| WHAT THE EXERCISE ASKS |
If a record contains a picture, leave the picture out and reproduce everything else exactly.

-------- SUPPLIED INFORMATION

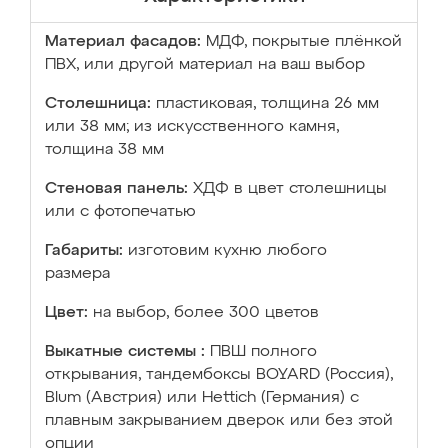
Материал фасадов:
МДФ, покрытые плёнкой
ПВХ, или другой материал на ваш выбор
Столешница:
пластиковая, толщина 26 мм
или 38 мм; из искусственного камня,
толщина 38 мм
Стеновая панель:
ХДФ в цвет столешницы
или с фотопечатью
Габариты:
изготовим кухню любого
размера
Цвет:
на выбор, более 300 цветов
Выкатные системы :
ПВШ полного
открывания, тандембоксы BOYARD (Россия),
Blum (Австрия) или Hettich (Германия) с
плавным закрыванием дверок или без этой
опции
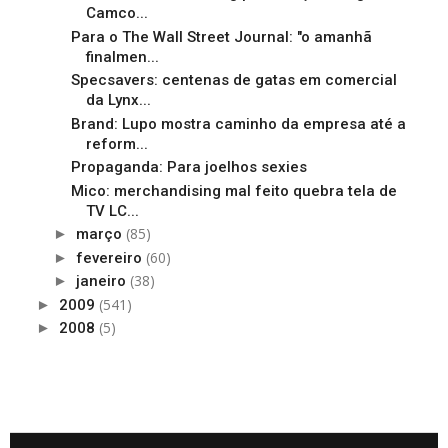
Camco...
Para o The Wall Street Journal: "o amanhã
finalmen...
Specsavers: centenas de gatas em comercial
da Lynx...
Brand: Lupo mostra caminho da empresa até a
reform...
Propaganda: Para joelhos sexies
Mico: merchandising mal feito quebra tela de
TV LC...
(85)
►
março
(60)
►
fevereiro
(38)
►
janeiro
(541)
►
2009
(5)
►
2008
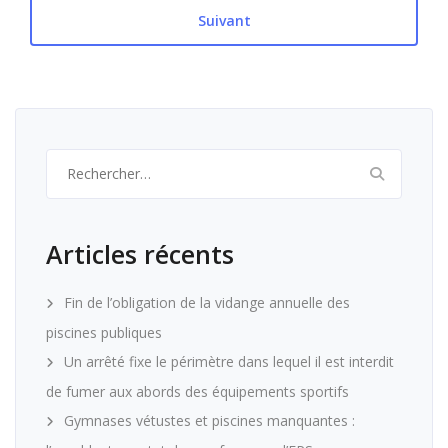
Suivant
Rechercher :
Articles récents
Fin de l’obligation de la vidange annuelle des
piscines publiques
Un arrêté fixe le périmètre dans lequel il est interdit
de fumer aux abords des équipements sportifs
Gymnases vétustes et piscines manquantes :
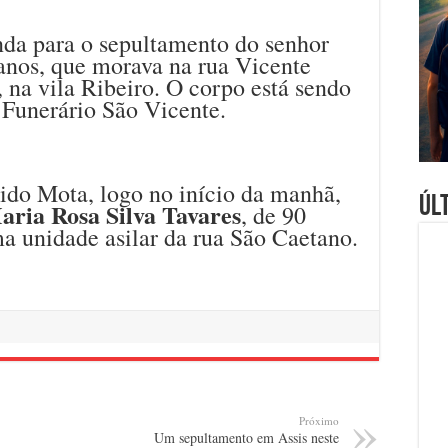
nda para o sepultamento do senhor
 anos, que morava na rua Vicente
 na vila Ribeiro. O corpo está sendo
 Funerário São Vicente.
ido Mota, logo no início da manhã,
Úl
aria Rosa Silva Tavares
, de 90
a unidade asilar da rua São Caetano.
Próximo
Um sepultamento em Assis neste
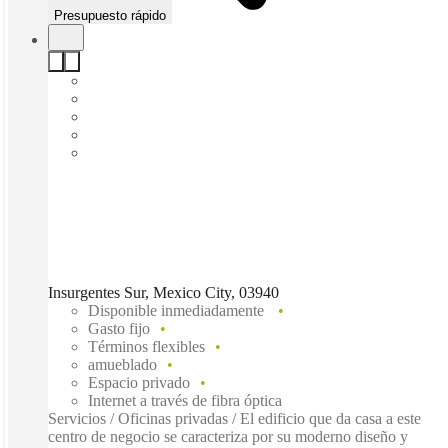
Presupuesto rápido
Insurgentes Sur, Mexico City, 03940
Disponible inmediadamente
Gasto fijo
Términos flexibles
amueblado
Espacio privado
Internet a través de fibra óptica
Servicios / Oficinas privadas / El edificio que da casa a este
centro de negocio se caracteriza por su moderno diseño y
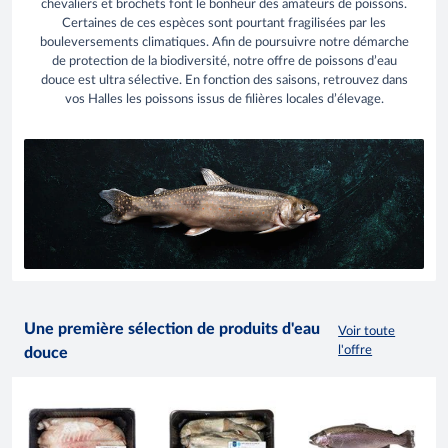
chevaliers et brochets font le bonheur des amateurs de poissons.
Certaines de ces espèces sont pourtant fragilisées par les
bouleversements climatiques. Afin de poursuivre notre démarche
de protection de la biodiversité, notre offre de poissons d’eau
douce est ultra sélective. En fonction des saisons, retrouvez dans
vos Halles les poissons issus de filières locales d’élevage.
Une première sélection de produits d'eau
Voir toute
l'offre
douce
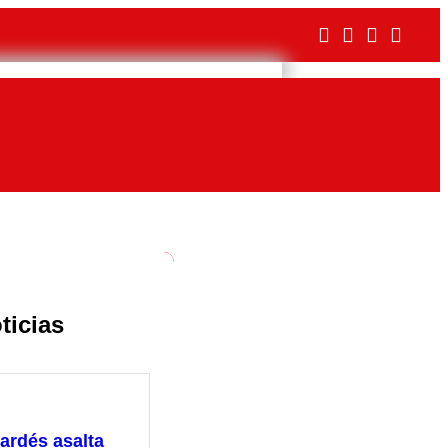
ticias
ardés asalta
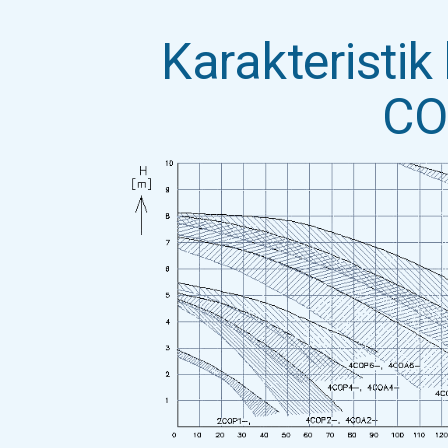
Karakteristi
CO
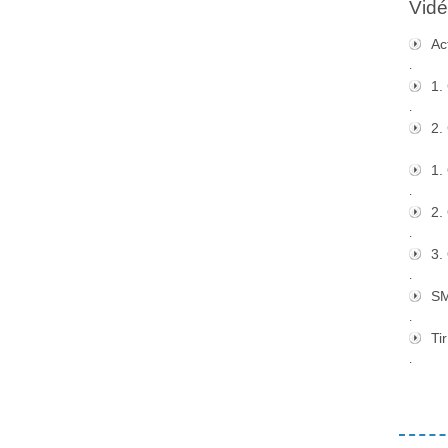
Vidé
Ac
.
1.
.
2.
1.
.
2.
.
3.
.
S
.
Tir
.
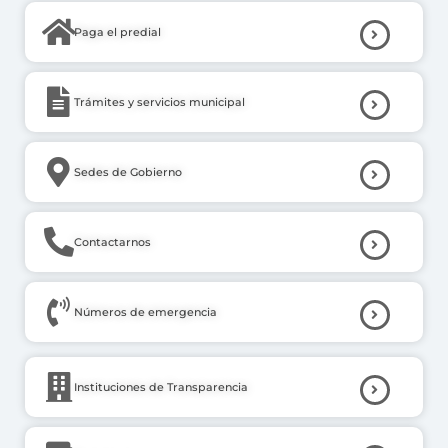
Paga el predial
Trámites y servicios municipal
Sedes de Gobierno
Contactarnos
Números de emergencia
Instituciones de Transparencia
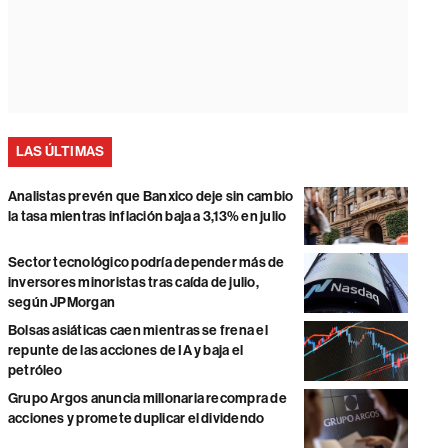
LAS ÚLTIMAS
Analistas prevén que Banxico deje sin cambio
la tasa mientras inflación baja a 3,13% en julio
Sector tecnológico podría depender más de
inversores minoristas tras caída de julio,
según JPMorgan
Bolsas asiáticas caen mientras se frena el
repunte de las acciones de IA y baja el
petróleo
Grupo Argos anuncia millonaria recompra de
acciones y promete duplicar el dividendo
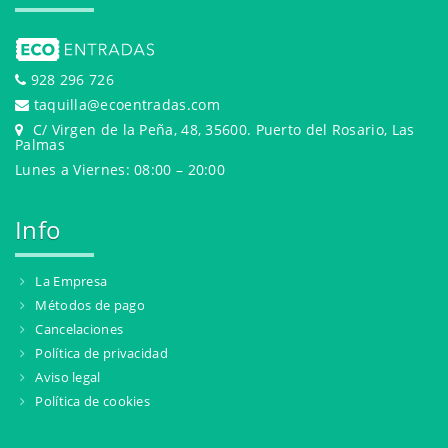
928 296 726
taquilla@ecoentradas.com
C/ Virgen de la Peña, 48, 35600. Puerto del Rosario, Las
Palmas
Lunes a Viernes: 08:00 – 20:00
Info
La Empresa
Métodos de pago
Cancelaciones
Política de privacidad
Aviso legal
Política de cookies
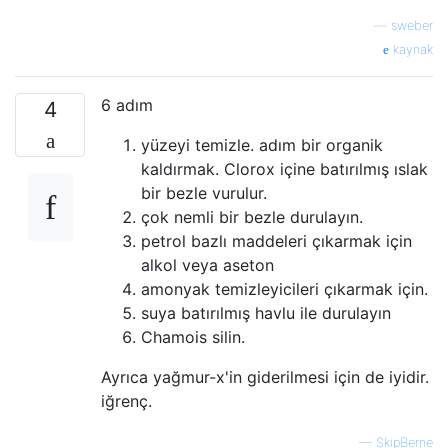
—
sweber
kaynak
6 adım
4
yüzeyi temizle. adım bir organik
kaldırmak. Clorox içine batırılmış ıslak
bir bezle vurulur.
çok nemli bir bezle durulayın.
petrol bazlı maddeleri çıkarmak için
alkol veya aseton
amonyak temizleyicileri çıkarmak için.
suya batırılmış havlu ile durulayın
Chamois silin.
Ayrıca yağmur-x'in giderilmesi için de iyidir.
iğrenç.
—
SkipBerne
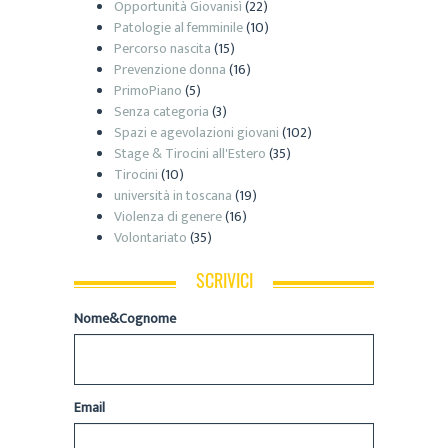
Opportunità Giovanisì
(22)
Patologie al femminile
(10)
Percorso nascita
(15)
Prevenzione donna
(16)
PrimoPiano
(5)
Senza categoria
(3)
Spazi e agevolazioni giovani
(102)
Stage & Tirocini all'Estero
(35)
Tirocini
(10)
università in toscana
(19)
Violenza di genere
(16)
Volontariato
(35)
SCRIVICI
Nome&Cognome
Email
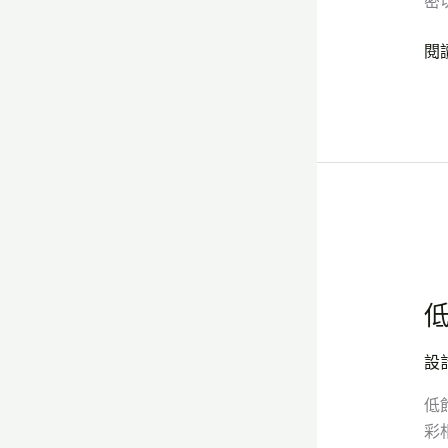
密
要
色
閱
彩
趨
勢
與
義
大
利
磁
低
磚
飽
設
和
計
度
應
設
色
用
彩
低
於
彩
空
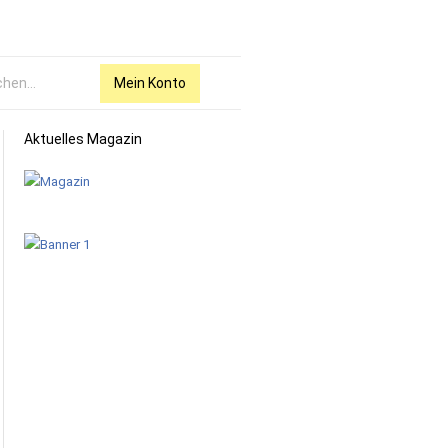
Mein Konto
Aktuelles Magazin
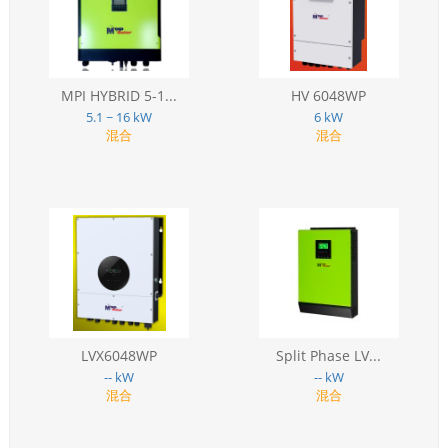
MPI HYBRID 5-1...
HV 6048WP
5.1 ~ 16 kW
6 kW
混合
混合
LVX6048WP
Split Phase LV...
-- kW
-- kW
混合
混合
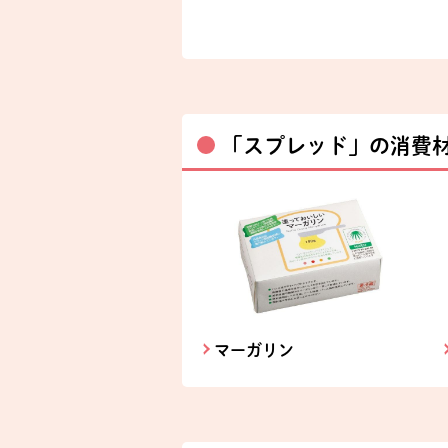
「スプレッド」の消費
マーガリン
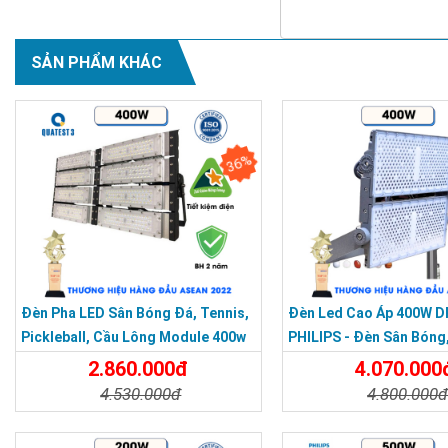
SẢN PHẨM KHÁC
36%
Đèn Pha LED Sân Bóng Đá, Tennis,
Đèn Led Cao Áp 400W D
Pickleball, Cầu Lông Module 400w
PHILIPS - Đèn Sân Bóng
Pickleball Module 400W
2.860.000đ
4.070.000
4.530.000đ
4.800.000
Vì sao nên sử d
Chi Tiết
Đặt Mua
Chi Tiết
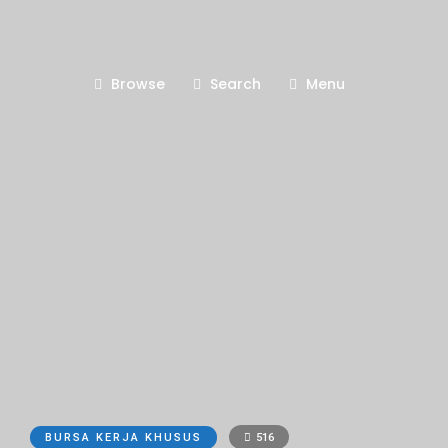
Browse
Search
Menu
BURSA KERJA KHUSUS
516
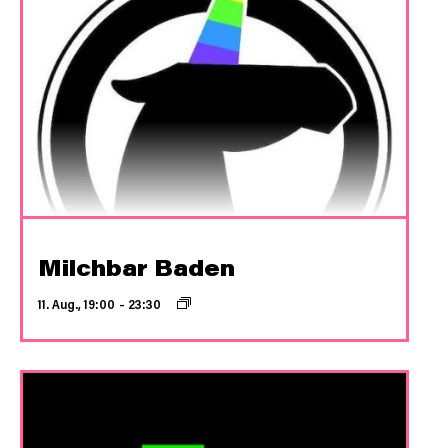
Milchbar Baden
11. Aug., 19:00
–
23:30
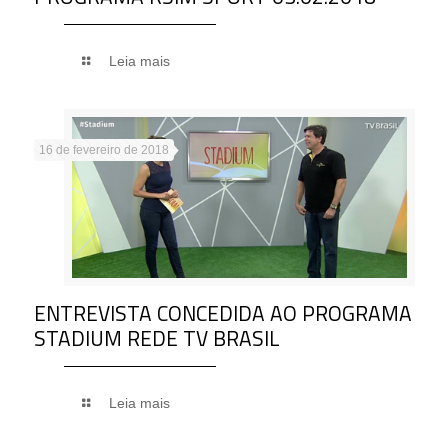
Leia mais
16 de fevereiro de 2018
ENTREVISTA CONCEDIDA AO PROGRAMA
STADIUM REDE TV BRASIL
Leia mais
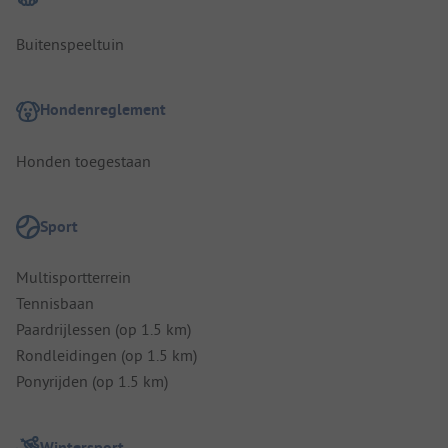
Buitenspeeltuin
Hondenreglement
Honden toegestaan
Sport
Multisportterrein
Tennisbaan
Paardrijlessen (op 1.5 km)
Rondleidingen (op 1.5 km)
Ponyrijden (op 1.5 km)
Wintersport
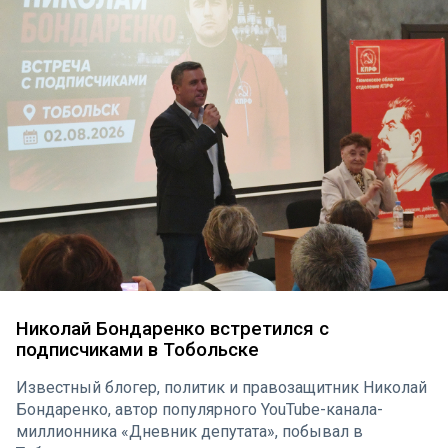
Николай Бондаренко встретился с
подписчиками в Тобольске
Известный блогер, политик и правозащитник Николай
Бондаренко, автор популярного YouTube-канала-
миллионника «Дневник депутата», побывал в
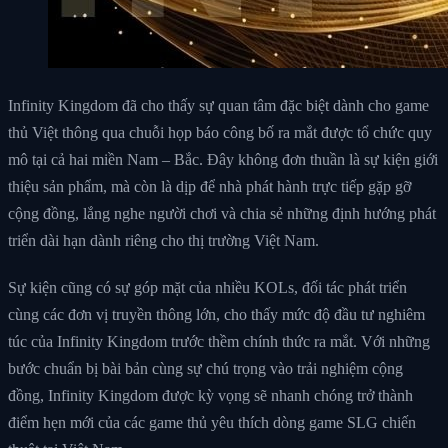
Infinity Kingdom đã cho thấy sự quan tâm đặc biệt dành cho game
thủ Việt thông qua chuỗi họp báo công bố ra mắt được tổ chức quy
mô tại cả hai miền Nam – Bắc. Đây không đơn thuần là sự kiện giới
thiệu sản phẩm, mà còn là dịp để nhà phát hành trực tiếp gặp gỡ
cộng đồng, lắng nghe người chơi và chia sẻ những định hướng phát
triển dài hạn dành riêng cho thị trường Việt Nam.
Sự kiện cũng có sự góp mặt của nhiều KOLs, đối tác phát triển
cùng các đơn vị truyền thông lớn, cho thấy mức độ đầu tư nghiêm
túc của Infinity Kingdom trước thềm chính thức ra mắt. Với những
bước chuẩn bị bài bản cùng sự chú trọng vào trải nghiệm cộng
đồng, Infinity Kingdom được kỳ vọng sẽ nhanh chóng trở thành
điểm hẹn mới của các game thủ yêu thích dòng game SLG chiến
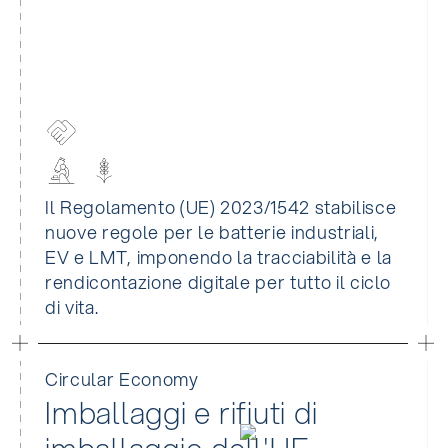
Il Regolamento (UE) 2023/1542 stabilisce
nuove regole per le batterie industriali,
EV e LMT, imponendo la tracciabilità e la
rendicontazione digitale per tutto il ciclo
di vita.
Circular Economy
Imballaggi e rifiuti di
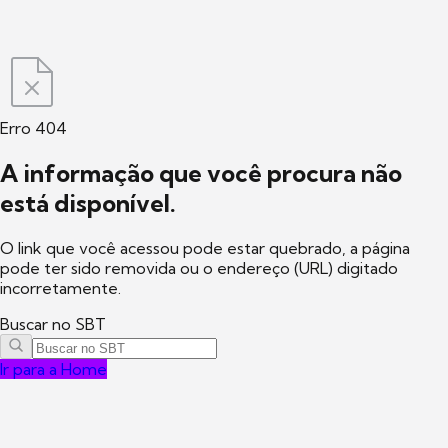
Erro 404
A informação que você procura não
está disponível.
O link que você acessou pode estar quebrado, a página
pode ter sido removida ou o endereço (URL) digitado
incorretamente.
Buscar no SBT
Ir para a Home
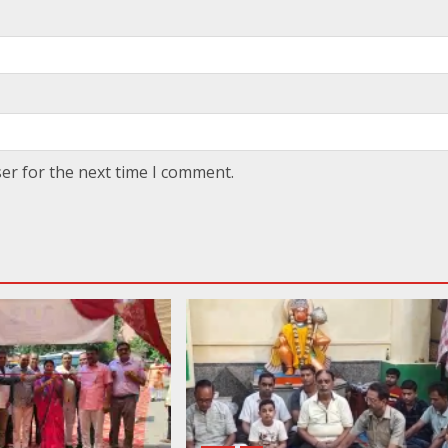
er for the next time I comment.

----------------

| EXERCISE RESULT |
Материал фасадов:
МДФ, покрытые плёнкой
ПВХ, или другой материал на ваш выбор
Столешница:
пластиковая, толщина 26 мм
или 38 мм; из искусственного камня,
толщина 38 мм
Стеновая панель:
ХДФ в цвет столешницы
или с фотопечатью
Габариты:
изготовим кухню любого
размера
Цвет:
на выбор, более 300 цветов
Выкатные системы :
ПВШ полного
открывания, тандембоксы BOYARD (Россия),
Blum (Австрия) или Hettich (Германия) с
плавным закрыванием дверок или без этой
опции
Camco...
Para o The Wall Street Journal: "o amanhã
finalmen...
Specsavers: centenas de gatas em comercial
da Lynx...
Brand: Lupo mostra caminho da empresa até a
reform...
Propaganda: Para joelhos sexies
Mico: merchandising mal feito quebra tela de
TV LC...
(85)
►
março
(60)
►
fevereiro
(38)
►
janeiro
(541)
►
2009
(5)
►
2008
Suivant
Rechercher :
Articles récents
Fin de l’obligation de la vidange annuelle des
piscines publiques
Un arrêté fixe le périmètre dans lequel il est interdit
de fumer aux abords des équipements sportifs
Gymnases vétustes et piscines manquantes :
nda para o sepultamento do senhor
 anos, que morava na rua Vicente
 na vila Ribeiro. O corpo está sendo
 Funerário São Vicente.
ido Mota, logo no início da manhã,
Úl
aria Rosa Silva Tavares
, de 90
a unidade asilar da rua São Caetano.
Próximo
Um sepultamento em Assis neste
Presupuesto rápido
Insurgentes Sur, Mexico City, 03940
Disponible inmediadamente
Gasto fijo
Términos flexibles
amueblado
Espacio privado
Internet a través de fibra óptica
Servicios / Oficinas privadas / El edificio que da casa a este
centro de negocio se caracteriza por su moderno diseño y
chevaliers et brochets font le bonheur des amateurs de poissons.
Certaines de ces espèces sont pourtant fragilisées par les
bouleversements climatiques. Afin de poursuivre notre démarche
de protection de la biodiversité, notre offre de poissons d’eau
douce est ultra sélective. En fonction des saisons, retrouvez dans
vos Halles les poissons issus de filières locales d’élevage.
Une première sélection de produits d'eau
Voir toute
l'offre
douce
ticias
ardés asalta
Karakteristi
CO
Vidé
Ac
.
1.
.
2.
1.
.
2.
.
3.
.
S
.
Tir
.
Paga el predial
Trámites y servicios municipal
Sedes de Gobierno
Contactarnos
Números de emergencia
Instituciones de Transparencia
LAS ÚLTIMAS
Analistas prevén que Banxico deje sin cambio
la tasa mientras inflación baja a 3,13% en julio
Sector tecnológico podría depender más de
inversores minoristas tras caída de julio,
según JPMorgan
Bolsas asiáticas caen mientras se frena el
repunte de las acciones de IA y baja el
petróleo
Grupo Argos anuncia millonaria recompra de
acciones y promete duplicar el dividendo
928 296 726
taquilla@ecoentradas.com
C/ Virgen de la Peña, 48, 35600. Puerto del Rosario, Las
Palmas
Lunes a Viernes: 08:00 – 20:00
Info
La Empresa
Métodos de pago
Cancelaciones
Política de privacidad
Aviso legal
Política de cookies
—
sweber
kaynak
6 adım
4
yüzeyi temizle. adım bir organik
kaldırmak. Clorox içine batırılmış ıslak
bir bezle vurulur.
çok nemli bir bezle durulayın.
petrol bazlı maddeleri çıkarmak için
alkol veya aseton
amonyak temizleyicileri çıkarmak için.
suya batırılmış havlu ile durulayın
Chamois silin.
Ayrıca yağmur-x'in giderilmesi için de iyidir.
iğrenç.
—
SkipBerne
Opportunità Giovanisì
(22)
Patologie al femminile
(10)
Percorso nascita
(15)
Prevenzione donna
(16)
PrimoPiano
(5)
Senza categoria
(3)
Spazi e agevolazioni giovani
(102)
Stage & Tirocini all'Estero
(35)
Tirocini
(10)
università in toscana
(19)
Violenza di genere
(16)
Volontariato
(35)
SCRIVICI
Nome&Cognome
Email
密
要
色
閱
彩
趨
勢
與
義
大
利
磁
低
磚
飽
設
和
計
度
應
設
色
用
彩
低
於
彩
空
Mein Konto
Aktuelles Magazin
MPI HYBRID 5-1...
HV 6048WP
5.1 ~ 16 kW
6 kW
混合
混合
LVX6048WP
Split Phase LV...
-- kW
-- kW
混合
混合
「スプレッド」の消費
マーガリン
SẢN PHẨM KHÁC
36%
Đèn Pha LED Sân Bóng Đá, Tennis,
Đèn Led Cao Áp 400W D
Pickleball, Cầu Lông Module 400w
PHILIPS - Đèn Sân Bóng
Pickleball Module 400W
2.860.000đ
4.070.000
4.530.000đ
4.800.000
Vì sao nên sử d
Chi Tiết
Đặt Mua
Chi Tiết
Browse
Search
Menu
BURSA KERJA KHUSUS
516
Milchbar Baden
11. Aug., 19:00
–
23:30
Leia mais
16 de fevereiro de 2018
ENTREVISTA CONCEDIDA AO PROGRAMA
STADIUM REDE TV BRASIL
Leia mais
Buitenspeeltuin
Hondenreglement
Honden toegestaan
Sport
Multisportterrein
Tennisbaan
Paardrijlessen (op 1.5 km)
Rondleidingen (op 1.5 km)
Ponyrijden (op 1.5 km)
Wintersport
Николай Бондаренко встретился с
подписчиками в Тобольске
Известный блогер, политик и правозащитник Николай
Бондаренко, автор популярного YouTube-канала-
миллионника «Дневник депутата», побывал в
Infinity Kingdom đã cho thấy sự quan tâm đặc biệt dành cho game
thủ Việt thông qua chuỗi họp báo công bố ra mắt được tổ chức quy
mô tại cả hai miền Nam – Bắc. Đây không đơn thuần là sự kiện giới
thiệu sản phẩm, mà còn là dịp để nhà phát hành trực tiếp gặp gỡ
cộng đồng, lắng nghe người chơi và chia sẻ những định hướng phát
triển dài hạn dành riêng cho thị trường Việt Nam.
Sự kiện cũng có sự góp mặt của nhiều KOLs, đối tác phát triển
cùng các đơn vị truyền thông lớn, cho thấy mức độ đầu tư nghiêm
túc của Infinity Kingdom trước thềm chính thức ra mắt. Với những
bước chuẩn bị bài bản cùng sự chú trọng vào trải nghiệm cộng
đồng, Infinity Kingdom được kỳ vọng sẽ nhanh chóng trở thành
điểm hẹn mới của các game thủ yêu thích dòng game SLG chiến
Il Regolamento (UE) 2023/1542 stabilisce
nuove regole per le batterie industriali,
EV e LMT, imponendo la tracciabilità e la
rendicontazione digitale per tutto il ciclo
di vita.
Circular Economy
Imballaggi e rifiuti di
Erro 404
A informação que você procura não
está disponível.
O link que você acessou pode estar quebrado, a página
pode ter sido removida ou o endereço (URL) digitado
incorretamente.
Buscar no SBT
Ir para a Home
er for the next time I comment.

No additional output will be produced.